Page extract:
%%
Scientific classification
- Kingdom: Plantae
- Clade: Embryophytes
- Clade: Tracheophytes
- Clade: Spermatophytes
- Clade: Angiosperms
- Clade: Eudicots
- Order: Proteales
- Family: Proteaceae
- Genus: Grevillea
- Species: G. angustiloba
- Binomial name: Grevillea angustiloba (F.Muell.) Downing
- Subspecies: G. angustiloba subsp. angustiloba; G. angustiloba subsp. wirregaensis;

= Grevillea angustiloba =

- Genus: Grevillea
- Species: angustiloba
- Authority: (F.Muell.) Downing
- Conservation status: CR

Species of plant endemic to Australia

Grevillea angustiloba, commonly known as dissected holly-leaf grevillea, is a species of flowering plant in the family Proteaceae, endemic to southern continental Australia. It is a prostrate, low-lying or erect shrub with deeply divided pinnate leaves and usually red, sometimes orange or pale yellow flowers.
%%
List of tasks:
- a) Name every clade given in the scientific classification of Grevillea angustiloba.
- b) From the Grevillea angustiloba page, quote the passage starting at "Species of plant" and ending at "pale yellow flowers.".
- c) Continue the text on Grevillea angustiloba from the point where it stops.

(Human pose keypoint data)
%%
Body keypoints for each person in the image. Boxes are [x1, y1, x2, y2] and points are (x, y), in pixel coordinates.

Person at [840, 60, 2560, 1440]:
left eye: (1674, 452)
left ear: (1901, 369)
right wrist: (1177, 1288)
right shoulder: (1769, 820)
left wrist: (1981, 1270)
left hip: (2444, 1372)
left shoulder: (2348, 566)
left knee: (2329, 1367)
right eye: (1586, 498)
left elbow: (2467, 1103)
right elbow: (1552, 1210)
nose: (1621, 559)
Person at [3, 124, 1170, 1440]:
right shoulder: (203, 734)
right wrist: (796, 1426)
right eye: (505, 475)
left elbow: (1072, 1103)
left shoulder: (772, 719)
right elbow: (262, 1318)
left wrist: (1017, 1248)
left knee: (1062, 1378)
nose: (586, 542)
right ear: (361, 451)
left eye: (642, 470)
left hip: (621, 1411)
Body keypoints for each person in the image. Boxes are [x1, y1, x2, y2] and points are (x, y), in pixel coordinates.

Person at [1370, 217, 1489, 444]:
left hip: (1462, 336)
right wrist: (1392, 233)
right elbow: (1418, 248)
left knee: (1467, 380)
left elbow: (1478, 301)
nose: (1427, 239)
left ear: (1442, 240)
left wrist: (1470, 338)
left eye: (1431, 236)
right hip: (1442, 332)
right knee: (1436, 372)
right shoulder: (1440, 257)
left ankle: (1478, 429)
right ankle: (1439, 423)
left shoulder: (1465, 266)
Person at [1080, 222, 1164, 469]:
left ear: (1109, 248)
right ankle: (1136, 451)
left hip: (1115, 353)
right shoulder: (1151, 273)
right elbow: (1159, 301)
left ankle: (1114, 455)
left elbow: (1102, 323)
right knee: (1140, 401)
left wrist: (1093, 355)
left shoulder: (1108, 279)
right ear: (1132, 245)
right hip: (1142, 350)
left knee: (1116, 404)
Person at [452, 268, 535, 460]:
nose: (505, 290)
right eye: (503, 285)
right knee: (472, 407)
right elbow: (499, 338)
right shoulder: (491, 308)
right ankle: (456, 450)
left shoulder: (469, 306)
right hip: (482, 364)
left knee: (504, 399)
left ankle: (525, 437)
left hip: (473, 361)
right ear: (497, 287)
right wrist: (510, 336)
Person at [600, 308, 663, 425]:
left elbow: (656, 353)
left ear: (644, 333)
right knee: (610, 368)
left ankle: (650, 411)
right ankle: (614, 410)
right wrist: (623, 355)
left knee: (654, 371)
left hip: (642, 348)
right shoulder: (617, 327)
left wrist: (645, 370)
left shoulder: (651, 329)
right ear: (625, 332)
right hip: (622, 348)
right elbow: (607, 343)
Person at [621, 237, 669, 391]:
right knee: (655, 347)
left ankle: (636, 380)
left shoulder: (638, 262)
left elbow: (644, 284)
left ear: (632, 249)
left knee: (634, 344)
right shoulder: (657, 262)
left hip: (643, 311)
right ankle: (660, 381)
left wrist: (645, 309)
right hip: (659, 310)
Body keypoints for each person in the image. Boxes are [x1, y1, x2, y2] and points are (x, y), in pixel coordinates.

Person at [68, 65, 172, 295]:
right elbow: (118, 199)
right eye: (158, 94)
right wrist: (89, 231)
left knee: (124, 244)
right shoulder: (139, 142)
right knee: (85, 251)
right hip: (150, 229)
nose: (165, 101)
%%
Responses for each task:
- a) Embryophytes, Tracheophytes, Spermatophytes, Angiosperms, Eudicots

- b)
Species of plant endemic to Australia

Grevillea angustiloba, commonly known as dissected holly-leaf grevillea, is a species of flowering plant in the family Proteaceae, endemic to southern continental Australia. It is a prostrate, low-lying or erect shrub with deeply divided pinnate leaves and usually red, sometimes orange or pale yellow flowers.

- c)
==Description==
Grevillea angustiloba is a prostrate to low-lying or erect shrub that grows up to 0.3–2 m high, 3 m wide and has hairy stems. The leaves are 35–117 mm long and 19–110 mm wide in outline, deeply divided, pinnate or bipinnate with up to thirty lobes, the end lobes mostly linear, 7–42 mm long and 1–4 mm wide. The flowers are arranged along an erect rachis 20–50 mm long, and are red, sometimes orange or pale yellow, the pistil 19.5–25 mm long, usually with a pink to red style. Flowering mainly occurs from February to March and the fruit is a follicle 11–16 mm long.

==Taxonomy==
Dissected holly-leaf grevillea was first formally described in 1868 by Ferdinand von Mueller, as Grevillea ilicifolia var. angustiloba in his Fragmenta Phytographiae Australiae.

In 2004, Trisha L. Downing, Marco Duretto and Pauline Ladiges raised the variety to species status as G. angustiloba and described two subspecies in Australian Systematic Botany. These subspecies are accepted by the Australian Plant Census:
- G. angustiloba (F.Muell.) Downing subsp. angustiloba has leaf lobes 2–4 mm wide;
- G. angustiloba subsp. wirregaensis Downing has leaf lobes mostly 1.0–1.5 mm wide.

==Distribution and habitat==
Grevillea angustiloba grows in mallee scrub, heath, and Melaleuca uncinata communities, mainly in the Little Desert region of western Victoria and in south-eastern South Australia.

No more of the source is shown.